If historical success in counterinsurgencies consistently involved the use of tactics that go against US values and the rule of law, as the above cases indicate, how does the United States win in future counterinsurgencies? American forces could pursue two strategies:

•    Stay out of the counterinsurgency business. Accepting that US values are incompatible with tactics used in successful counterinsurgencies of the past, the United States can avoid counterinsurgencies by carrying out limited duration, high intensity, offensive operations. For example, the United States successfully applied military power in Afghanistan in the months after 9/11. Today, it can develop a strategy for conducting defined-term offensive operations against groups or areas responsible for attacks on US interests. These operations would probably require a high level of “shock and awe” to message adversaries that threats against the United States are dealt with decisively. This approach requires building a robust intelligence capability and avoiding on-the-ground post-conflict stabilization and recovery operations, which would give adversary groups the time and opportunity to draw US forces into prolonged conflict.

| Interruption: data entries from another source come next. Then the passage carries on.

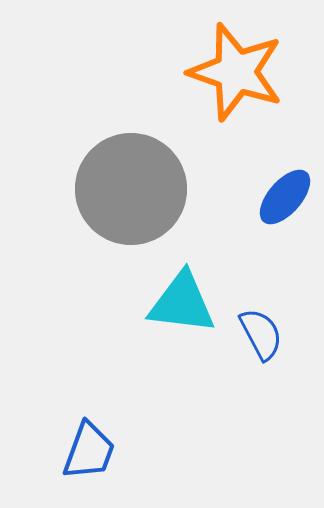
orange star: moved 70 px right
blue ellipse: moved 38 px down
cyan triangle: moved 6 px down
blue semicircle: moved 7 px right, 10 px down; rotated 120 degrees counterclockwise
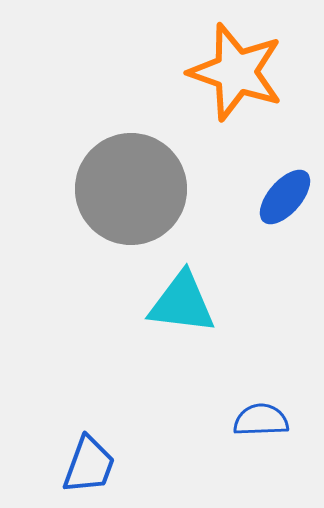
blue semicircle: moved 86 px down; rotated 64 degrees counterclockwise
blue trapezoid: moved 14 px down
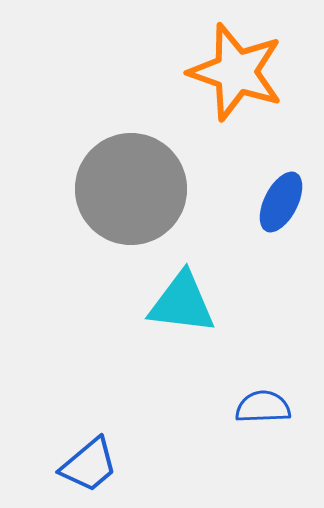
blue ellipse: moved 4 px left, 5 px down; rotated 14 degrees counterclockwise
blue semicircle: moved 2 px right, 13 px up
blue trapezoid: rotated 30 degrees clockwise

•    Refine current counterinsurgency doctrine to develop effective ways to achieve victory without violating American values. For instance, establish continuity of the security personnel in the areas they secure; this is critical for seeking a population’s support and consent. The US military’s use of one-year deployments leads to a new set of security personnel arriving each year for the same area and population. How effective would a police force of a major city be if its entire staff were replaced each year? Significantly longer deployments, and forces assigned by geography, would address this issue. Divisions could be assigned battalion- or brigade-sized areas and required to rotate through those areas for the duration of the conflict, supporting the knowledge, relationships, long-term goal achievement, and effects required for stabilization.

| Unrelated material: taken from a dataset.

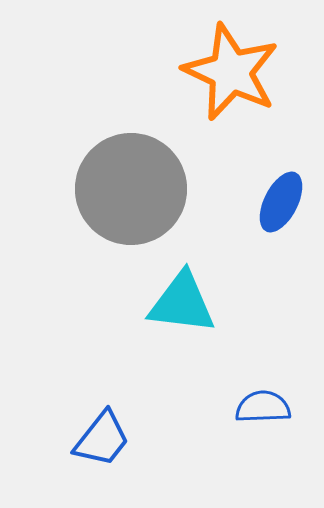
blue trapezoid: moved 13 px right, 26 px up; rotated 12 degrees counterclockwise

Also, to correct a structural problem evident during Operation Iraqi Freedom and Operation Enduring Freedom, operations-level staff in any counterinsurgency campaign could be reoriented toward providing better, and more relevant, guidance to warfighters. Because of vague and poorly thought-out operational guidance in those conflicts, tactical commands were left to solve massive strategic issues without the wisdom and resources to do so.

Better knowledge of an area, continuity of processes and policies, relationships between key leaders, acquisition of specialized resources, and an ability to train for the specifics of a conflict zone would lead to increased effectiveness of US counterinsurgency efforts in the twenty-first century.